Lecture 5. The Daniell-Kolmogorov existence theorem

The Daniell-Kolmogorov extension theorem is one of the first deep theorems of the theory of stochastic processes. It provides existence results for nice probability measures on path (function) spaces. It is however non-constructive and relies on the axiom of choice. In what follows, in order to avoid heavy notations we restrict to the one dimensional case $d=1$ . The multidimensional extension is straightforward and let to the reader.

Definition. Let $(X_t)_{t \ge 0}$ be a stochastic process. For $t_1 , ... , t_n \in \mathbb{R}_{\ge 0}$ we denote by $\mu_{t_1,...,t_n}$ the probability distribution of the random variable $(X_{t_1},...,X_{t_n}).$ It is therefore a probability measure on $\mathbb{R}^n$ . This probability measure is called a finite dimensional distribution of the process $(X_t)_{t \ge 0}$ .

If two processes have the same finite dimensional distributions, then it is clear that the two processes induce the same distribution on the path space $\mathcal{A} (\mathbb{R}_{\ge 0}, \mathbb{R})$ because cylinders generate the $\sigma$ -algebra $\mathcal{T} (\mathbb{R}_{\ge 0}, \mathbb{R})$ (see Lecture 2).

The finite dimensional distributions of a given process satisfy the two following properties: If $t_1,...,t_n \in \mathbb{R}_{\ge 0}$ and if $\tau$ is a permutation of the set $\{1,...,n\}$ , then:

$\mu_{t_1,...,t_n} (A_1 \times ... \times A_n)=\mu_{t_{\tau (1)},...,t_{\tau (n)}} (A_{\tau(1)} \times ... \times A_{\tau(n)}),\quad A_i \in \mathcal{B}(\mathbb{R}).$
$\mu_{t_1,...,t_n} (A_1 \times ... \times A_{n-1} \times \mathbb{R})=\mu_{t_1,...,t_{n-1}} (A_1 \times ... \times A_{n-1}),\quad A_i \in \mathcal{B}(\mathbb{R}).$

Conversely,

Theorem (Daniell-Kolmogorov theorem). Assume that we are given for every $t_1,...,t_n \in \mathbb{R}_{\ge 0}$ a probability measure $\mu_{t_1,...,t_n}$ on $\mathbb{R}^n$ . Let us assume that these probability measures satisfy:

$\mu_{t_1,...,t_n} (A_1 \times ... \times A_n)=\mu_{t_{\tau (1)},...,t_{\tau (n)}} (A_{\tau(1)} \times ... \times A_{\tau(n)}),\quad A_i \in \mathcal{B}(\mathbb{R}).$

$\mu_{t_1,...,t_n} (A_1 \times ... \times A_{n-1} \times \mathbb{R})=\mu_{t_1,...,t_{n-1}} (A_1 \times ... \times A_{n-1}),\quad A_i \in \mathcal{B}(\mathbb{R}).$

Then, there is a unique probability measure $\mu$ on $(\mathcal{A}(\mathbb{R}_+, \mathbb{R}), \mathcal{T}(\mathbb{R}_{\ge 0},\mathbb{R}))$ such that for $t_1,...,t_n \in \mathbb{R}_{\ge 0}$ , $A_1,...,A_n \in \mathcal{B}(\mathbb{R})$ :

$\mu (\pi_{t_1} \in A_1,...,\pi_{t_n} \in A_n)=\mu_{t_1,...,t_n}(A_1 \times ... \times A_n).$

The Daniell-Kolmogorov theorem is often used to construct processes thanks to the following corollary:

Corollary. Assume given for every $t_1,...,t_n \in \mathbb{R}_{\ge 0}$ a probability measure $\mu_{t_1,...,t_n}$ on $\mathbb{R}^n$ . Let us further assume that these measures satisfy the assumptions of the Daniell-Kolmogorov theorem. Then, there exists a probability space $\left( \Omega , \mathcal{F}, \mathbb{P} \right)$ as well as a process $(X_t)_{t \ge 0}$ defined on this space such that the finite dimensional distributions of $(X_t)_{t \ge 0}$ are given by the $\mu_{t_1,...,t_n}$ ‘s.

__Questions__:
**1)** According to the lecture, what does the Daniell-Kolmogorov extension theorem rely on?
**2)** Sum up the lecture in two sentences.

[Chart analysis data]
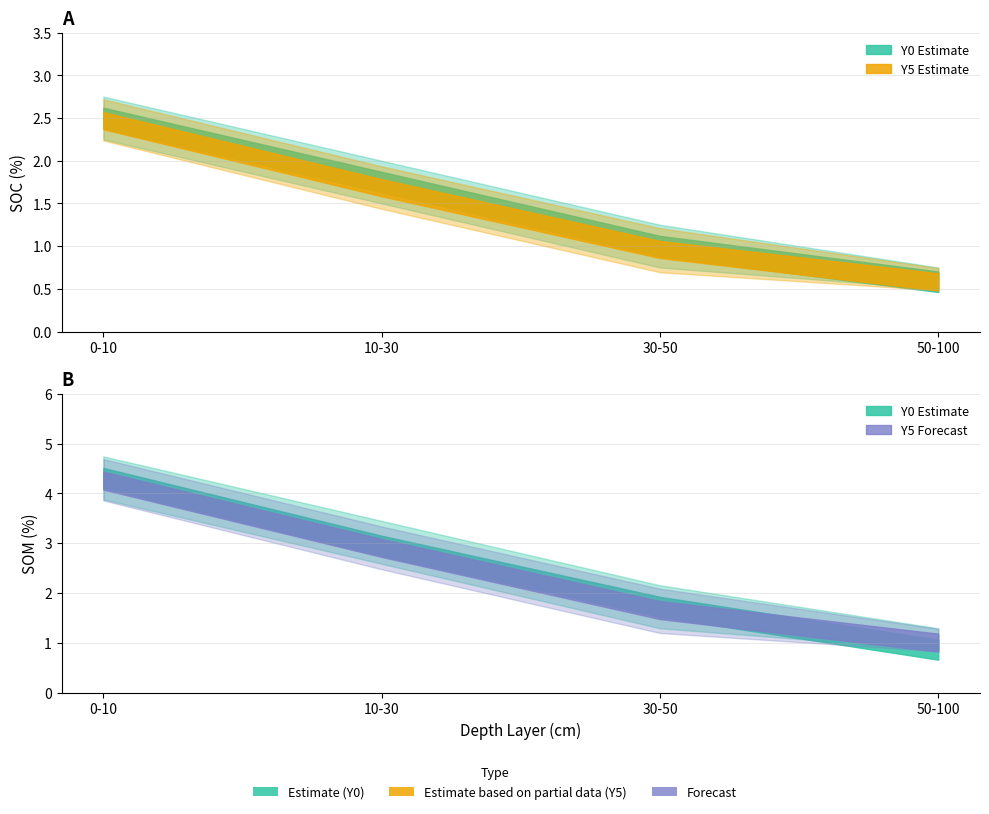

Rank the categories by SOC_pct Y5_S2 value from highest to lowest.

0-10, 10-30, 30-50, 50-100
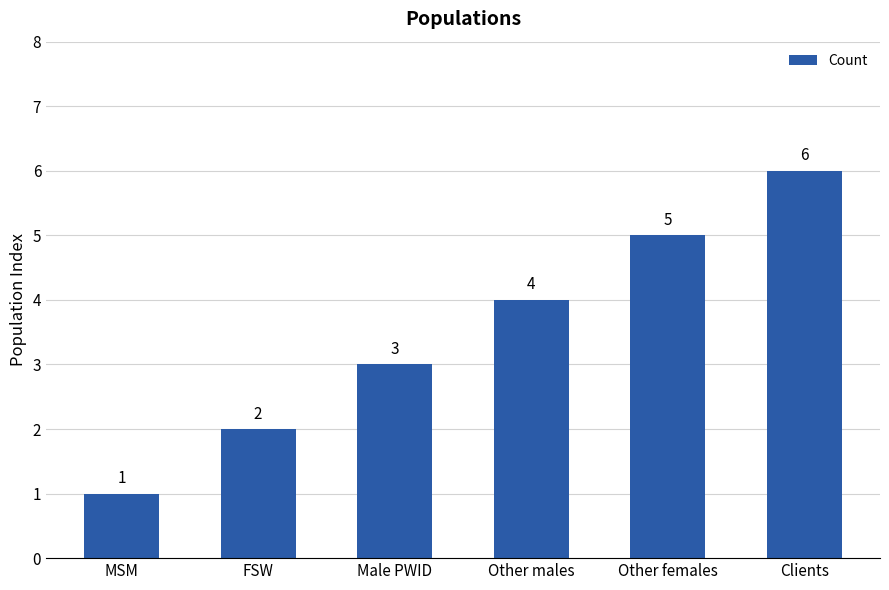

What is the sum of the values at Other females and FSW?

7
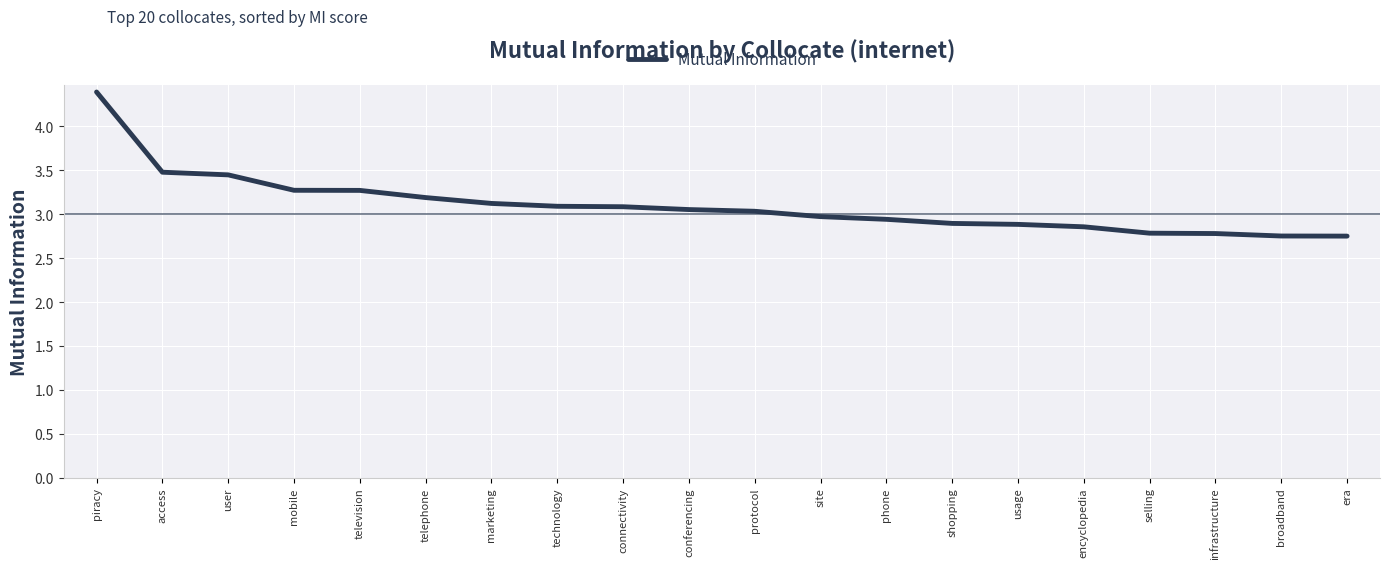

What is the difference between the maximum and minimum values?

1.6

__Task-by-task results__:
**1)** The axiom of choice.

**2)** The Daniell-Kolmogorov extension theorem gives existence results for probability measures on path spaces, though it is non-constructive and relies on the axiom of choice. If a probability measure on R^n is given for every choice of times and these measures satisfy the two stated conditions, there is a unique matching probability measure on path space, and a corollary uses this to build a process whose finite dimensional distributions are those measures.